Social media engagement is one of the greatest weaknesses of indie developments studios. This is expected, as it is not a skill that many possess naturally through their conventional education, be it through high school or University. In addition, most indie teams are so strapped for time that perhaps, they cannot spare time to meaningful consider how social media should be handled.

Through my experience of evaluating indie teams over the years, I would say that it is very important to have a social media presence. This point is not a trivial one as quite obviously many follow this rule, most will not put sufficient effort into it for it to be actually worthwhile. In order for social media pages to actually be relevant, one should be aiming for a substantial amount of engagement. Unfortunately, this does not happen overnight.

I believe social media, (Youtube, streaming or anything that is new age media) is a deep rabbit hole much like how game development is. Most layman who are not familiar with this will often undermine the difficulties involved.
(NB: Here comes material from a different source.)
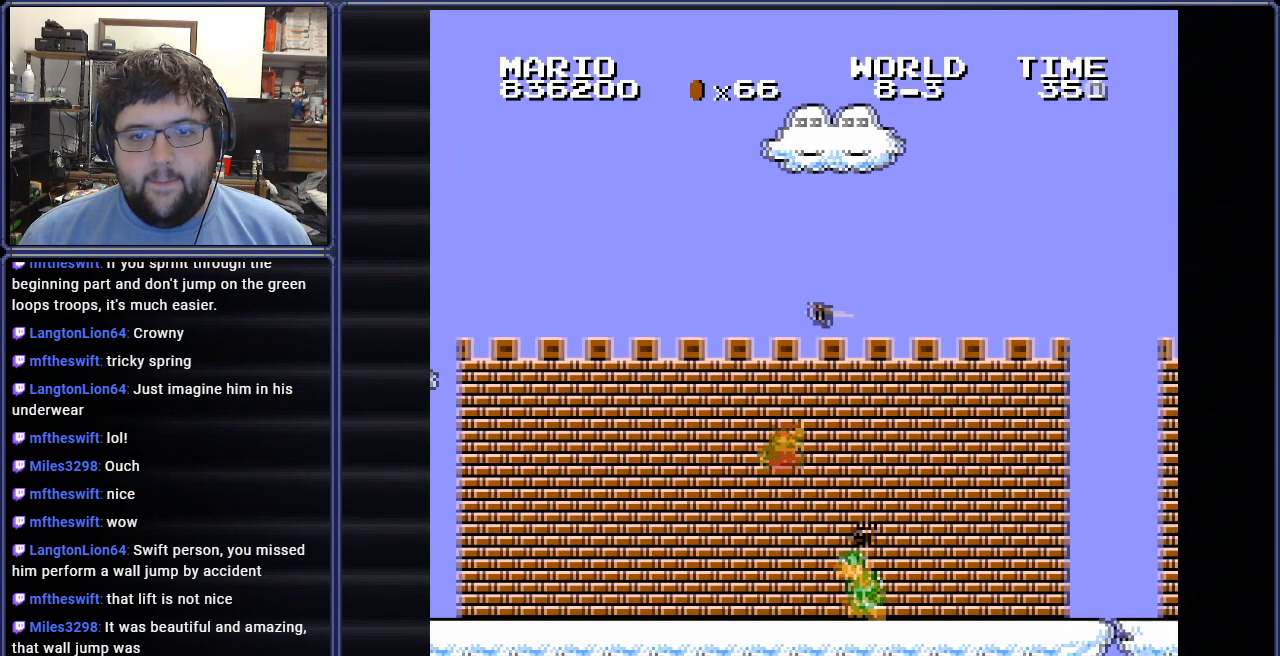
{"buttons": ["B", "DPAD_RIGHT"], "events": [[134, "A", "up"]]}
Given that almost all indie teams and social media pages fail spectacularly, I suppose the only sufficient answer is – social media is possibly one of the hardest thing you will ever do in your life.

While I am fully behind the emphasis behind social media, I also caution game developers into believing that games sell based on marketing or social media presence. This is a very convenient scapegoating lie that many developers tell themselves as they would like to believe that success is outside of their control. The convenient lie is that it is not about making a great game but rather, the marketing and luck that comes along with it. The vast majority of successful indie games came from a zero advertising budget, and if they did get advertising for free by famous streamers, that is almost certainly because the game was already good to begin with. If you would like social media to launch your game into the stratosphere in terms of popularity, your game already needs to be already excellent and very much playable from the beginning.

There are countless examples, but I will avoid sharing them here as its not nice to shame unsuccessful indie games. Failed games are dime a dozen, with some 99.9% of games that are either unlaunched or financial infeasible.  If you lurk their social media pages, there are sometimes a lot of low engagement posts that likely were not read by many. They ardently followed the rule of ‘post often’, ‘make sure to talk about your game regularly’ and I have to say, this is rather poor advice. The reality is, unless your post is leaps and bounds above the existing competition, it is unlikely anyone will care about your game, your posts and unfortunately by extension, you as a person.

The takeaway is this. Get into social media when you have very high quality content to post that is immediately interesting to supporters that they can’t get elsewhere. The 10x rule of all startups is, unless you are bringing your customers something that is 10x the value they are paying for it, you will most likely fail or struggling incredibly with your product. When posting, ask yourself – does this reflect the 10x rule? Sadly for most indies, the answer is a resounding… no.